O que está lá no fundo é transtornado pela luz, pelo ar onde circulam pequenas formações da biologia. Os roedores conhecem com certeza modos de comportar-se quando encontram esse súbito vácuo. Mas nós não. Um piedoso corte quebra a linha que vai dos olhos para o pensamento. E os turistas refugiam-se no grupo, amparam-se no braço do vizinho, antecipando algum desequilíbrio. Há um princípio de obscenidade que logo se recolhe sobre si. Se falam sobre Drácula, já baixam ligeiramente a voz. Mas incomodam. Têm um calor próprio, uma espantosa intensidade metabólica. Interpõem-se. Por isso eu espero que eles se retirem, que tomem o caminho para a vila, levando tudo o que não quero aqui, a carne, os seus recursos de alegria.

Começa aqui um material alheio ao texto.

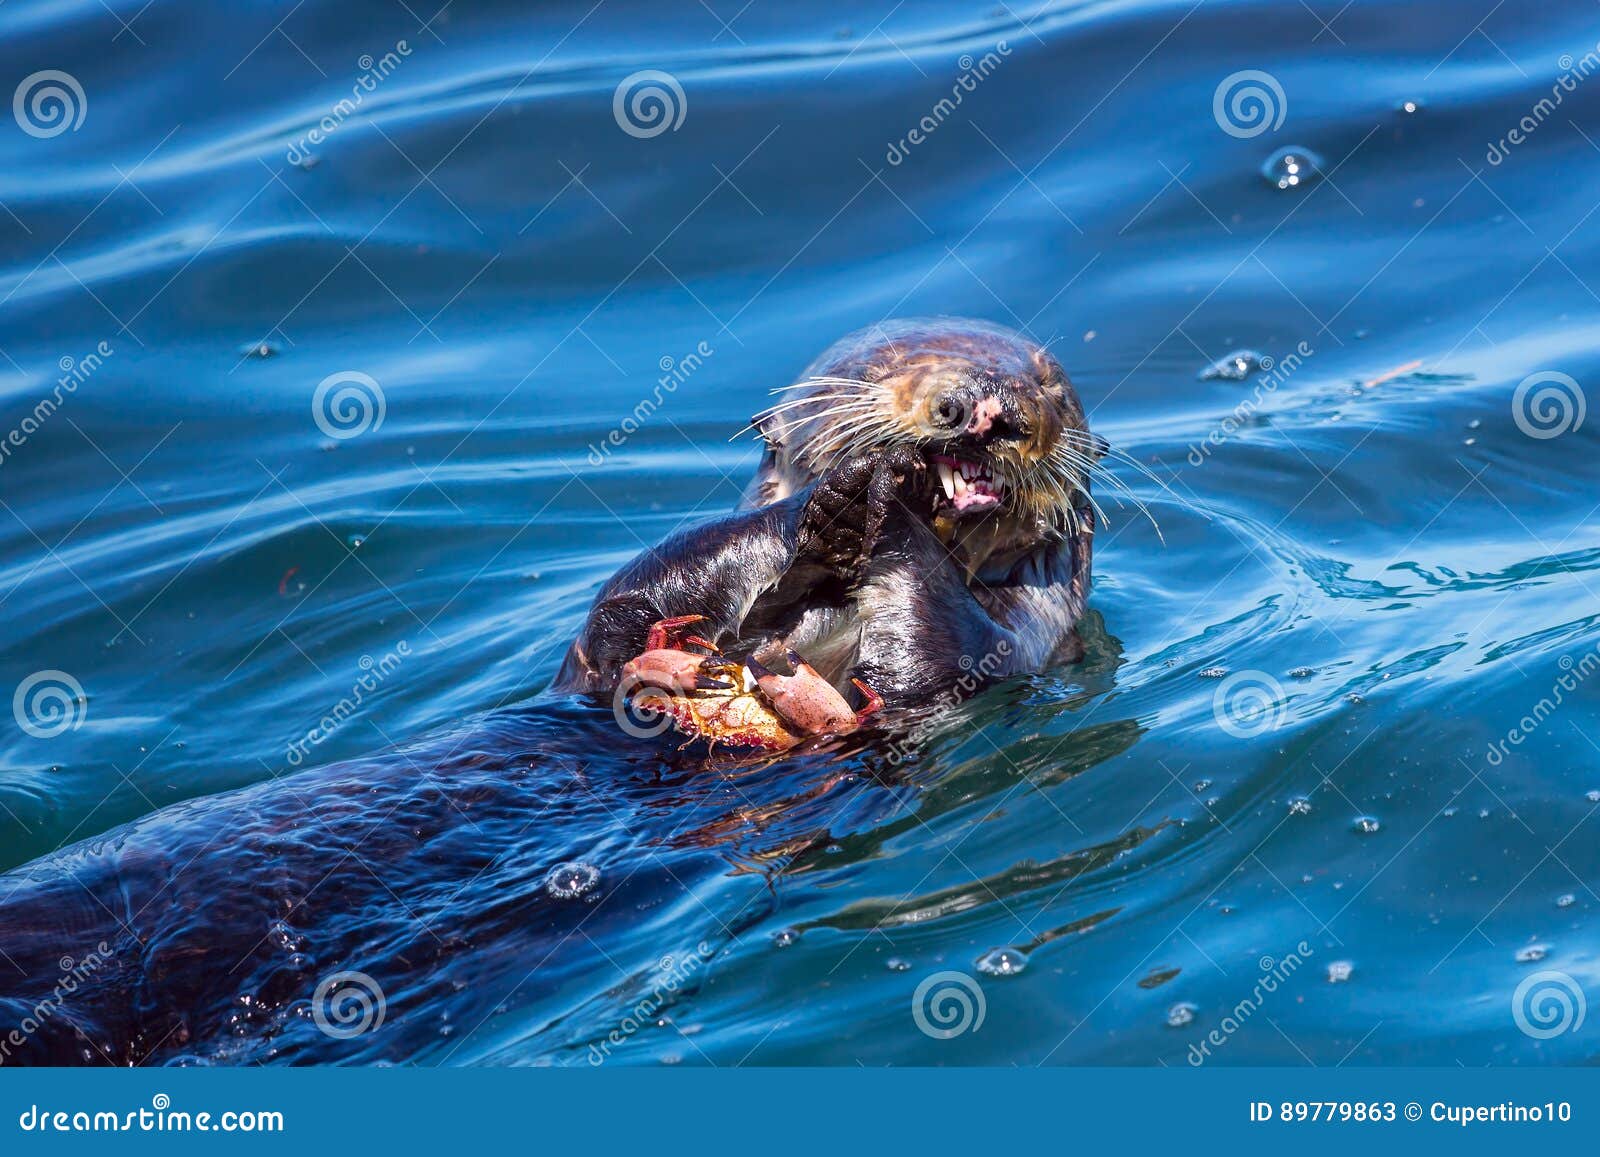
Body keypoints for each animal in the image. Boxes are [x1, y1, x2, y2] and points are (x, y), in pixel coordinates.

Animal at [556, 316, 1101, 711]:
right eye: (881, 367)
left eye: (1048, 384)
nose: (984, 403)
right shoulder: (594, 661)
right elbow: (623, 610)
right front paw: (847, 497)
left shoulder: (1034, 637)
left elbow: (951, 660)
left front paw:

Eu venho a um encontro pessoal, desses que não consentem testemunhas. Na verdade, conheço esta mulher. Não a criei. Sei mais a seu respeito do que sei sobre as minhas personagens. Pisei já muito chão que ela pisou, toquei em coisas onde teve as mãos. Dormi junto a lugares onde dormiu. Nada dela me é estranho. De algum modo, as nossas vidas já se confundiram pois o tema do duplo, o doppelganger, estava inscrito em nós como um padrão. Se subo agora o matagal da encosta não é porque me falte o seu horror. É que, tornando-se isto numa história, precisarei de uma noção de fim. À cripta dos Rossetti não se acede de modo confortável. Eu não sei se o teixo que a ensombra é ainda o mesmo que foi plantado para o primeiro enterro. Os teixos são longevos, isso é certo. As inscrições nas lápides mantêm os nomes dos seus mortos bem legíveis. A humidade inglesa não foi tão implacável como é do seu costume. As chuvas deslizaram pelas pedras como se as respeitassem. Com excepção da que assinala Lizzie. O texto que o buril afundou nela ganhou alguma qualidade orgânica. Águas e águas se depositaram, chamando os musgos para a reprodução. Está deitada na terra, a sua laje, muito verde, marcando uma diferença na família que nunca foi a sua. Apesar de italianos, os Rossetti podiam dar lições de frieza aos londrinos, em especial no modo de tratar noras indesejadas. O único Rossetti que a amou, e, ainda assim, de singular maneira, foi sepultado longe, frente ao mar. Não quis que o enterrassem junto dela. Tinha a certeza de que não se morre e não era a certeza dos cristãos». In Hélia Correia, Adoecer, Relógio D’Água Editores, 2010, ISBN 978-989-641-160-2.